Today I was sitting in the car with my friend Steve, doing errands. We passed a giant dinosaur wearing a giant pink bra. He said, “Look at Breast Cancer. Everyone cares about that.” And I said, “Yes, that’s true.” And he said,

“But look at Testicular Cancer, people don’t care about that!” and I said, “Lance Armstrong cares” and he said,

“But nobody else does.” And I said, “He has one of the most successful charities in Texas, with millions of dollars” and he said, “But he doesn’t have a month! He doesn’t have a color!” and I said mildly, “He does have a color. It’s yellow.”

And he said, “Okay, but the only people who care about that are the people who have been personally touched by testicular cancer” and I said, “That’s true of any charity. That doesn’t mean people don’t care. We just have a limited capacity to feel strongly about things unless they’ve happened right in front of us.”

If you’re doing your year end appeal, you might want to remember this as you write. It reminded me of this passage in a Robert Collier book which I would like to share with you now.

Robert Collier yells across the years from 1937,

“It is difficult to get much worked up over statistics. You read with comparative indifference that 36,000 people are killed and 1,000,000 injured each year in auto accidents. But just let you witness a little child being run down, if you hear the anguished cry of its mother, let you look at the pitiful mangled remains, and you will never feel indifferent again. Every time you read of an accident, you will see again that mangled child, you will think of the bereft mother, and you will resolve to DO something to see that this wholesale slaughter is stopped.
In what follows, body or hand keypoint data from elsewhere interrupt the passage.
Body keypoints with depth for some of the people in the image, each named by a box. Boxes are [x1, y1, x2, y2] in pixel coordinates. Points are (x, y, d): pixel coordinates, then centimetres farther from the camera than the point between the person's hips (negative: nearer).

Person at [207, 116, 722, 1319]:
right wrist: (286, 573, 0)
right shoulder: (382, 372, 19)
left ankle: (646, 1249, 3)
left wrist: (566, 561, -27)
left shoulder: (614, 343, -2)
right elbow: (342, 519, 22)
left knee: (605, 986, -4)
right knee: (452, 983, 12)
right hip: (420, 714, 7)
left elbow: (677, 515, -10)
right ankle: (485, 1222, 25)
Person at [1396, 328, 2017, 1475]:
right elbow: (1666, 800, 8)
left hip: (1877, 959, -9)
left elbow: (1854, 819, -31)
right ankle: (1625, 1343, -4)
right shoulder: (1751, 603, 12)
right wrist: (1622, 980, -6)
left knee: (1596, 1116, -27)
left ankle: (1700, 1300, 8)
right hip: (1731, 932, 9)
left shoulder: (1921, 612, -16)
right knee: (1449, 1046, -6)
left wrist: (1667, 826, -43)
The same is true of any great catastrophe-of earthquakes, or floods, or famine or war. We cannot visualize them in the mass. The only way to make us feel them is to tie them into the story of one victim. The English have tried this, and in the Great war, they brought it down to a science.
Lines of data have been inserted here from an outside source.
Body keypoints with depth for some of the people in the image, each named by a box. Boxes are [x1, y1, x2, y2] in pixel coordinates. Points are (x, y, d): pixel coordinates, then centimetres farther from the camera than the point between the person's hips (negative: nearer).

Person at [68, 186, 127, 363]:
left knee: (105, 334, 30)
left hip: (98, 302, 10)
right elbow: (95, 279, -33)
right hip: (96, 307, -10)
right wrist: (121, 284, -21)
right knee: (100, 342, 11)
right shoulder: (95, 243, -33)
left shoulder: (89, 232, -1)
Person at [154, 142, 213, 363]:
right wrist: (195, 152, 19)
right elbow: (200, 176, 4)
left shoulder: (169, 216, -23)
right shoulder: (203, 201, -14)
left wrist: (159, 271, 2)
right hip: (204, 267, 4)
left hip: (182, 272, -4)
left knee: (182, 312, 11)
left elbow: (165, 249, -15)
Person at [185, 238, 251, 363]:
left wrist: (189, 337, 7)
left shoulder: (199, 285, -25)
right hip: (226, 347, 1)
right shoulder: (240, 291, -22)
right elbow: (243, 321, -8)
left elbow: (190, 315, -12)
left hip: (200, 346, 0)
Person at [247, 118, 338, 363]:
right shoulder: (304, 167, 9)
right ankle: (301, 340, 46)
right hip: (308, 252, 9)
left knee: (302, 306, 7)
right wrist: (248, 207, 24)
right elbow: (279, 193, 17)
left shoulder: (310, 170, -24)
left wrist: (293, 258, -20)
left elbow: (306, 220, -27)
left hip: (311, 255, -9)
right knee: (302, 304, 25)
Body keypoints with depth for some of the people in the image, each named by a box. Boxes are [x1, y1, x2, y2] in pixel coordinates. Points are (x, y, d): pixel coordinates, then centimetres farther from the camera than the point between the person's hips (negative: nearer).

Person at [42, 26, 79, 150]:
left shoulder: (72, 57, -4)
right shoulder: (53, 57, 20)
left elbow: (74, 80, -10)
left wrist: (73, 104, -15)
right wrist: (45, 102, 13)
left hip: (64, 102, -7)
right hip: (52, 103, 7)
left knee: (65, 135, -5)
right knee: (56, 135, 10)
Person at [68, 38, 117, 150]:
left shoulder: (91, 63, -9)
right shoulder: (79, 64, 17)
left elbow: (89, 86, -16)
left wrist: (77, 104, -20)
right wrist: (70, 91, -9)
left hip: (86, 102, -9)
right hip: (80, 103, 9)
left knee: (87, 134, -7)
First they tried us on broken treaties and the like. But these left us cold, for every European nation has broken treaties pretty much at will, when it happened to be advantageous to them to do so. They tried a dozen other angles, and then they hit upon the theme of young girls being attacked by Hun soldiers. At last, they had something. From then on, their propaganda was resistless. They dramatized the case of Edith Cavell, and of a dozen other individuals, until they had this country ready to go to war two years before we actually got into it. In short, they appealed to our emotions by visualizing what was happening to one poor victim of war, and then followed with argument that sounded reasonable in indicating what might happen to us if we did not do something about it.

And that is what the most successful Fund appeals do. They appeal first to the emotion, and follow that with a swift shift to the intellect. They work up your feelings of pity, and follow it with a logical reason why you should give, lest similar catastrophe come close to you.
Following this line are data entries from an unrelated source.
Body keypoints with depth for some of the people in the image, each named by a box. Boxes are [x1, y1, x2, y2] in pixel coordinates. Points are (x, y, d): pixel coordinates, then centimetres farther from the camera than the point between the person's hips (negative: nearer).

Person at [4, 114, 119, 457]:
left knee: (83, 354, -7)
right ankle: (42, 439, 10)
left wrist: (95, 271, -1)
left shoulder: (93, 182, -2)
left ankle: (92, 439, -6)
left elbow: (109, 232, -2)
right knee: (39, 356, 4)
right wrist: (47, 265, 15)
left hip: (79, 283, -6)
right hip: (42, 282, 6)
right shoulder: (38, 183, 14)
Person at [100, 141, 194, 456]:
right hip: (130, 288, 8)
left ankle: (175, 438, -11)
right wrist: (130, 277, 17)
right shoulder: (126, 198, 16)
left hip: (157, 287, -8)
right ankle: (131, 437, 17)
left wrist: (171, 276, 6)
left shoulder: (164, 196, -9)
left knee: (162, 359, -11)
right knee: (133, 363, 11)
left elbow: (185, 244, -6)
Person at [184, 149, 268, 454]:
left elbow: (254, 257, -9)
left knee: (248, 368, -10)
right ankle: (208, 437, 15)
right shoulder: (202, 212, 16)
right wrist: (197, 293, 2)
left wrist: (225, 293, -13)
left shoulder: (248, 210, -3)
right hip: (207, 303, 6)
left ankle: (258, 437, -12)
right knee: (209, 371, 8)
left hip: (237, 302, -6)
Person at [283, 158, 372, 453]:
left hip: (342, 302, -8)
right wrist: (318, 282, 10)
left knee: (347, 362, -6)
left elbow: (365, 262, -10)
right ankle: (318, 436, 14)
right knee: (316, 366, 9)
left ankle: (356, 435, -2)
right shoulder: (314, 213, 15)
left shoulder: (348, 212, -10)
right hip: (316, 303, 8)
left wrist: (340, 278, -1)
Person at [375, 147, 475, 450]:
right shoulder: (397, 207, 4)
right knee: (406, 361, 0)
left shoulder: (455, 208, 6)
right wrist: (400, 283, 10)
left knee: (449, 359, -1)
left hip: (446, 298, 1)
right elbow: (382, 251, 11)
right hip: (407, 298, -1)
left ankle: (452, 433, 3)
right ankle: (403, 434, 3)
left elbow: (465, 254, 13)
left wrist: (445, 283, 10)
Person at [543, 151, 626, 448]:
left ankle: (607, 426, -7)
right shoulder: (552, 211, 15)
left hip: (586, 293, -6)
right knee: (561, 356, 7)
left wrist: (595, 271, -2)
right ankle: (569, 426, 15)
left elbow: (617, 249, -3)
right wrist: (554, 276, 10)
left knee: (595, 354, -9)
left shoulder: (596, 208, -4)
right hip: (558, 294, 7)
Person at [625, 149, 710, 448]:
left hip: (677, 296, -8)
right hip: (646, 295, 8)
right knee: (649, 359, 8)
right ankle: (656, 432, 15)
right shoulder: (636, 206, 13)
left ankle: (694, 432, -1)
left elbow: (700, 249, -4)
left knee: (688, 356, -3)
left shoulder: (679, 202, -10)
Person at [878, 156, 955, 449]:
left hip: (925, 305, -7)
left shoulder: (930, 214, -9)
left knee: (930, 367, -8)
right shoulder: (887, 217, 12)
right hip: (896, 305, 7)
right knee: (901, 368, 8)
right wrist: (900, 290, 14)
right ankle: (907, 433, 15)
Here is the way it was done by one Tuberculosis Association. In childish scrawl across the top of a letter, there was reproduced the following-

Dear T.B. People:
Thank you for helping to save my daddy’s life and bring him home safe again and not being sick and coughing all the time like he used-

Then underneath it came the appeal–

Dear Friend:

The above is an exact copy of a part of a letter received by the Association. We are passing the thanks along to where it belongs-To the people who bought Christmas Seals last year. For without their help we could not have arranged for “Daddy’s” cure.

Will you help us to bring other back home, safe and well, by next Christmas?

We have already sent you your Christmas Seals, so you could help. In the rush of things, you have overlooked sending in your remittance in the addressed envelope we sent.

Your dollar can never do more good, nor be spent in a better way, than to help those who are sick and unable to help themselves. Won’t you help us to finish the job sending yours NOW? Please don’t wait.”

——————————————————-

There are many other methods of getting people to give-the principal among them being an appeal to vanity. Many a man will give freely if it means seeing his name blazoned across a newspaper page, when he will give for no other reason. Even small contributors can be given this same satisfaction. but that is subject for a chapter in itself. (And Orchestras have known this for years.)

What do you think?

Robert Collier raised millions in both for-profit and nonprofit campaigns and this is just one of the many letters that exist in his book, The Robert Collier Letter book. Highly recommended. Especially now.

Do you use these strategies to write YOUR annual appeal? What has worked best for you? Please leave a comment.

If you want to do better on your year end appeal, I’m giving a webinar. Check it out!

0 Responses

  1. Well, I think the Collier example is great, but I have to say the Tuberculosis appeal went right off the tracks with the manipulative: we sent you the seals, so where’s the money? pitch. Oh, I hate that!

    This isn’t a retail transaction. They go from a great story to a “you owe us”. What better way to turn potential donors off?

  2. I LOVE that you’re reading the Robert Collier letter book, Mazarine! When I first started in nonprofit fundraising, it was nearly two years before I took any “nonprofit” coursework and in those two years I was guided by the great marketing classics. I have to say that they served me well – my first direct mail campaign was a huge success, right out of the gate. Later on, as I began to explore other learning opportunities, I often found that the more traditional nonprofit workshops tended to be more restraining than creative. And the example from the Tuberculosis Association could have come directly from Dan Kennedy’s mantra “let THEM say it for you!”